--- START ---
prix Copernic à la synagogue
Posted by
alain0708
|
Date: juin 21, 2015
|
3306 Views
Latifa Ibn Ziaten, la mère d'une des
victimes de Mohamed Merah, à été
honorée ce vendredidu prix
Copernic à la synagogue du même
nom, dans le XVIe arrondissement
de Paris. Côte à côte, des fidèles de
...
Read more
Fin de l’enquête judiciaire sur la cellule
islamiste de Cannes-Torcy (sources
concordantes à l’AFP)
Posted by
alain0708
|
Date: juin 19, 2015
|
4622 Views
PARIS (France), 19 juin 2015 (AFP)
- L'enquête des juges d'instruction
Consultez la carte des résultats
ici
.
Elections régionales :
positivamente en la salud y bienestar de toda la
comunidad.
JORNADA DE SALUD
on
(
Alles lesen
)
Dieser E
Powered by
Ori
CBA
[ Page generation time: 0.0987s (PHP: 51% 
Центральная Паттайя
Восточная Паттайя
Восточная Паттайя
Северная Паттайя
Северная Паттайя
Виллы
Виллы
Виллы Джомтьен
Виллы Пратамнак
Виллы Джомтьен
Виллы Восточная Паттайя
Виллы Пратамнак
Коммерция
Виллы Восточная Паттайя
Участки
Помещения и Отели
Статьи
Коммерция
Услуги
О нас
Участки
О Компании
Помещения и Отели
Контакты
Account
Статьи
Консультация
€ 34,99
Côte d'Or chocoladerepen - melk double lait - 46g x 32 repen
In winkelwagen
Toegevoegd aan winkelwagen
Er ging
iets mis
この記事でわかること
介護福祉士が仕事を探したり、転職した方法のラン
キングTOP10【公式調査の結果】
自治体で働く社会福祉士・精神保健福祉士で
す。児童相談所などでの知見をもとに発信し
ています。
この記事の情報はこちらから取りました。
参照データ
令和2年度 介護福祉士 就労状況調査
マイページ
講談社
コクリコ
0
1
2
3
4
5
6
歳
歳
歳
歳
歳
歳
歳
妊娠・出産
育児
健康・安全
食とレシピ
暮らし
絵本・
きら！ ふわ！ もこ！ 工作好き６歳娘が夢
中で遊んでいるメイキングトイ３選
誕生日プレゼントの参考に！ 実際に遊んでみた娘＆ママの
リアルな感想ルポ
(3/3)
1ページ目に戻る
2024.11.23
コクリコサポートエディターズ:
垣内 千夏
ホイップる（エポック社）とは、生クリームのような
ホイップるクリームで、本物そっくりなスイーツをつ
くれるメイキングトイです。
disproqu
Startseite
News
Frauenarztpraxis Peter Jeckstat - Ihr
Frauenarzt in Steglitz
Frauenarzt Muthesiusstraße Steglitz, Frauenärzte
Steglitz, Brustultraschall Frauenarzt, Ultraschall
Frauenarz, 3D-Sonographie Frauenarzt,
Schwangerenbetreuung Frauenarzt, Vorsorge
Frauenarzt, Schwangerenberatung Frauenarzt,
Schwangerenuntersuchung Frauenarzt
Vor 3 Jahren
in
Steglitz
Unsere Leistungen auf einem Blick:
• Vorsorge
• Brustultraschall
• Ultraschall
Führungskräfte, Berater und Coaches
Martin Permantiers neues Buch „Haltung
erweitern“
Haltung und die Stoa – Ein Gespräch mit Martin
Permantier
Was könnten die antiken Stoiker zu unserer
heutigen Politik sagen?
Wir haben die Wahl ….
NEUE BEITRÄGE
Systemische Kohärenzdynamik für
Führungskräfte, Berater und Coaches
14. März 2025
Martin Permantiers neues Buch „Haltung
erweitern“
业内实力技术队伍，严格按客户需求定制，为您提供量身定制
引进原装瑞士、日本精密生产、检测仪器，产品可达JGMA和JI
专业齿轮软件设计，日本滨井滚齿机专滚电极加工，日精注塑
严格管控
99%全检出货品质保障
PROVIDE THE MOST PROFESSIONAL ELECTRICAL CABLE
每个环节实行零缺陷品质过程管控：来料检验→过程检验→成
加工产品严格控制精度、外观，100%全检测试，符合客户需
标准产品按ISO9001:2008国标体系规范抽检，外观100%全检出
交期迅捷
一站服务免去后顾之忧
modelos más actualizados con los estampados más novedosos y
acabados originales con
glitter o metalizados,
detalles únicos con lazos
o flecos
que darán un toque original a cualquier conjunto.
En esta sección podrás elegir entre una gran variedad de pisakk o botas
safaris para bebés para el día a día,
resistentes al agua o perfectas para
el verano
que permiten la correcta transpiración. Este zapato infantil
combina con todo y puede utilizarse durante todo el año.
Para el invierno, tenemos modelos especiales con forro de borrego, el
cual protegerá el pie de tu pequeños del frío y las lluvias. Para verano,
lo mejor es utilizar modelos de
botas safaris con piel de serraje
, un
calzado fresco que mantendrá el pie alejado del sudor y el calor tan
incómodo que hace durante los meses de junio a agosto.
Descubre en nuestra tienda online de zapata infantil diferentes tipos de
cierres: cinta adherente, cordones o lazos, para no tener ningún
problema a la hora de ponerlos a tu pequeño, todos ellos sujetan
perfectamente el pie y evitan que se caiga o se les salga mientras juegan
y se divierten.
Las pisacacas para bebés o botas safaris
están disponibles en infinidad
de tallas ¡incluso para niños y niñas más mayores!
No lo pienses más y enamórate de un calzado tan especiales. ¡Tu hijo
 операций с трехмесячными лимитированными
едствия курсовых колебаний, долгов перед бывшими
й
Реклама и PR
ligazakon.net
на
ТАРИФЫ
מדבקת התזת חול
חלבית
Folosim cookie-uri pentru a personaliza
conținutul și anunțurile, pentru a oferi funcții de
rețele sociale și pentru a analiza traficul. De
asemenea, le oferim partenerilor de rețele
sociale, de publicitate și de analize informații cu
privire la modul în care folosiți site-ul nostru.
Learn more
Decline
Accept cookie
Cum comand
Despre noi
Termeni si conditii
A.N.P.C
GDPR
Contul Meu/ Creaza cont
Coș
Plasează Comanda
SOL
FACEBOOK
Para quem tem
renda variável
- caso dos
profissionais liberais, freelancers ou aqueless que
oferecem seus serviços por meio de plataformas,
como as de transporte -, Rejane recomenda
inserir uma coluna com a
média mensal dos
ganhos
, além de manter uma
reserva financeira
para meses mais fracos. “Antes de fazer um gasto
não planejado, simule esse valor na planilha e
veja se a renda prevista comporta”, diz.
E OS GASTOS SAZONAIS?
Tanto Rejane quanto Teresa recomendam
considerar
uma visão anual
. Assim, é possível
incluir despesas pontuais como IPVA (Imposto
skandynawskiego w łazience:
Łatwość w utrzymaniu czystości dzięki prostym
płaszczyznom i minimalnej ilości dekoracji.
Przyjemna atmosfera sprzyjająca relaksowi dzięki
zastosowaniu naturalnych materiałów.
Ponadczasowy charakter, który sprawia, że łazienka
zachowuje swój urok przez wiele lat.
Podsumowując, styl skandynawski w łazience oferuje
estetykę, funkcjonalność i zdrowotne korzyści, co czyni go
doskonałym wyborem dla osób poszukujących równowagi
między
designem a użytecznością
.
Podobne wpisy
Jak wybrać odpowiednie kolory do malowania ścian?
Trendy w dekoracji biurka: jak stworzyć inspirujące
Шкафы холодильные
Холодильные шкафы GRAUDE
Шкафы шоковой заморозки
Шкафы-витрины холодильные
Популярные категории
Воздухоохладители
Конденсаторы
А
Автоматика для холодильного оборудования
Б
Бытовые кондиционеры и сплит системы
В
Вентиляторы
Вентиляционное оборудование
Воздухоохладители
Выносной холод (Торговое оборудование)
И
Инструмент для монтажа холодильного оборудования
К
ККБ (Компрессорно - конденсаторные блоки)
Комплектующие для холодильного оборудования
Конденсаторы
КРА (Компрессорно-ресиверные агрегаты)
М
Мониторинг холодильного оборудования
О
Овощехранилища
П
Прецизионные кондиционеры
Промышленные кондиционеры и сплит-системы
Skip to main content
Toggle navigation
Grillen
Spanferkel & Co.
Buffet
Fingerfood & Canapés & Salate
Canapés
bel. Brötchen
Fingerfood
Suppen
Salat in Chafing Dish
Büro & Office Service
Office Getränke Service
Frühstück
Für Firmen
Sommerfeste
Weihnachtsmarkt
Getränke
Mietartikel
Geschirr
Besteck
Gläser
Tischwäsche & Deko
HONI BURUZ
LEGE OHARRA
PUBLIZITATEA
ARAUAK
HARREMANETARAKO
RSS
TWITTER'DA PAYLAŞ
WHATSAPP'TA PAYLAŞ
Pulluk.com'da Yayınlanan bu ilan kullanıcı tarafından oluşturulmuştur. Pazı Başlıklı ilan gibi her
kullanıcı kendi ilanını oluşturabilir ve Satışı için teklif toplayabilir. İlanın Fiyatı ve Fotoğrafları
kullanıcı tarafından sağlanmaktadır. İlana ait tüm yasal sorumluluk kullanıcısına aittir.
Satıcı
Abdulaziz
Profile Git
--- END ---
» DESCRIPTION OF THE TASK: Write down exactly the span of lines above from the one containing "99%全检出货品质保障" to the one containing "cual protegerá el", both ends included.

» EXPECTED ANSWER:
99%全检出货品质保障
PROVIDE THE MOST PROFESSIONAL ELECTRICAL CABLE
每个环节实行零缺陷品质过程管控：来料检验→过程检验→成
加工产品严格控制精度、外观，100%全检测试，符合客户需
标准产品按ISO9001:2008国标体系规范抽检，外观100%全检出
交期迅捷
一站服务免去后顾之忧
modelos más actualizados con los estampados más novedosos y
acabados originales con
glitter o metalizados,
detalles únicos con lazos
o flecos
que darán un toque original a cualquier conjunto.
En esta sección podrás elegir entre una gran variedad de pisakk o botas
safaris para bebés para el día a día,
resistentes al agua o perfectas para
el verano
que permiten la correcta transpiración. Este zapato infantil
combina con todo y puede utilizarse durante todo el año.
Para el invierno, tenemos modelos especiales con forro de borrego, el
cual protegerá el pie de tu pequeños del frío y las lluvias. Para verano,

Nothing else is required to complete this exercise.